• [TASK TO COMPLETE] Search the listing below for the word "Project", and copy every line in which it turns up.
DATA PROVIDED below:
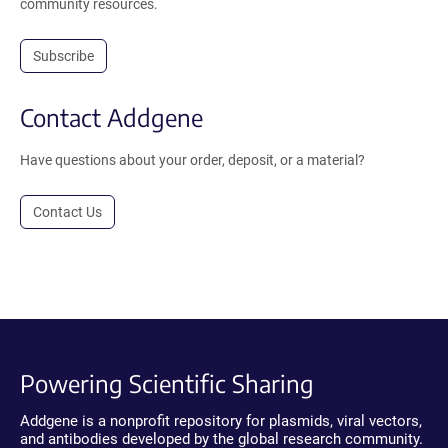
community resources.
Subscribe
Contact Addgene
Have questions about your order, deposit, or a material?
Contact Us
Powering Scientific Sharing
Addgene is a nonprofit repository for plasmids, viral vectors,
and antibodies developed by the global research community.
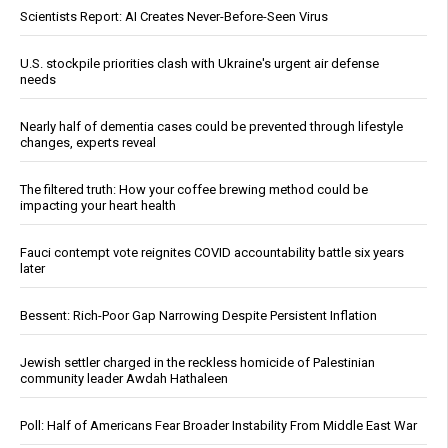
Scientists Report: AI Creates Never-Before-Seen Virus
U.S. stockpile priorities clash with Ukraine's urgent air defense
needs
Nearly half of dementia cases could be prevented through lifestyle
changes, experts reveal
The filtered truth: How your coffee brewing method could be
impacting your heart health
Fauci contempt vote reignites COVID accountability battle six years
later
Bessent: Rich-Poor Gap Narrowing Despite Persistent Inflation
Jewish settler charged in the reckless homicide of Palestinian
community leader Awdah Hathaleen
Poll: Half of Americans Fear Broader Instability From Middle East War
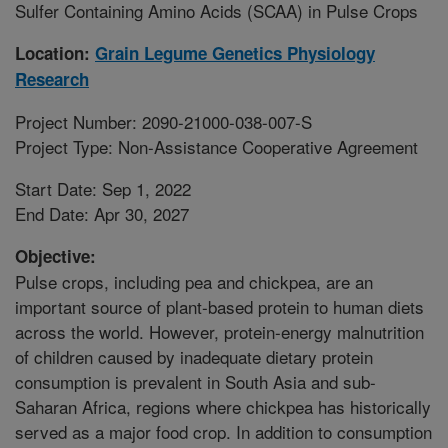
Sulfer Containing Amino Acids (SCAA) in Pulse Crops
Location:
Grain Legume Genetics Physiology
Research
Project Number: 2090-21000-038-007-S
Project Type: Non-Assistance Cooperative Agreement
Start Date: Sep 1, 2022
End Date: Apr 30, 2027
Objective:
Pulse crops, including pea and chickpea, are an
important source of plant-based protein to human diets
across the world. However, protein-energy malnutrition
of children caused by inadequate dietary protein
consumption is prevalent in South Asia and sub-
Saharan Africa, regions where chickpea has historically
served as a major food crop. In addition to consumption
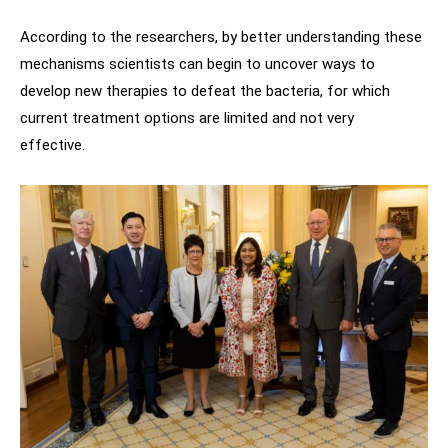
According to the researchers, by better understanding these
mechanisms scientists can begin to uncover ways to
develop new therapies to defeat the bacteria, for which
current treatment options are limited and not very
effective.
End of DATA PROVIDED.
DATA PROVIDED below:
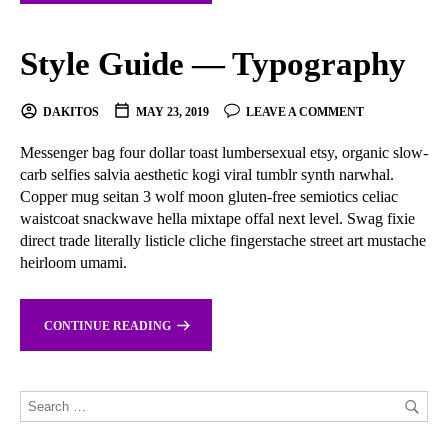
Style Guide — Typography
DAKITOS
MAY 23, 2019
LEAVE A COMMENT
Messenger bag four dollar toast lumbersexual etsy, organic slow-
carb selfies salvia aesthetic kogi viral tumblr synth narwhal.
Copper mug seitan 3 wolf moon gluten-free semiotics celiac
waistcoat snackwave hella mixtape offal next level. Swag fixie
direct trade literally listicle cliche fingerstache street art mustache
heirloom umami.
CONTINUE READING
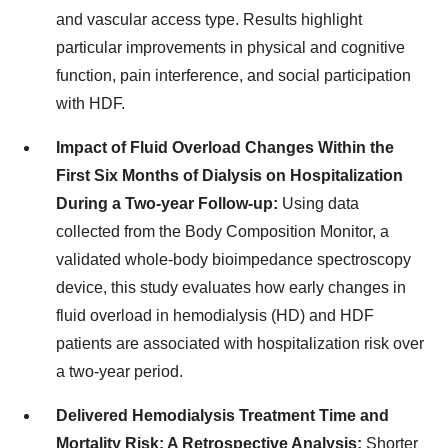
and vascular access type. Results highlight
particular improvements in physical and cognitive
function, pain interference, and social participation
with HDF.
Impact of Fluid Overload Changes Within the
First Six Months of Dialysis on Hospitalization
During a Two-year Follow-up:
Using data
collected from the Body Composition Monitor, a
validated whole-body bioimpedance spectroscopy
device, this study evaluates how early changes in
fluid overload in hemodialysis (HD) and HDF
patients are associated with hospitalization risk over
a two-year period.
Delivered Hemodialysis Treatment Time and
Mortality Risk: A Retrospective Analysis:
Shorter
End of DATA PROVIDED.
• [EXERCISE SOLUTION]
Project Number: 2090-21000-038-007-S
Project Type: Non-Assistance Cooperative Agreement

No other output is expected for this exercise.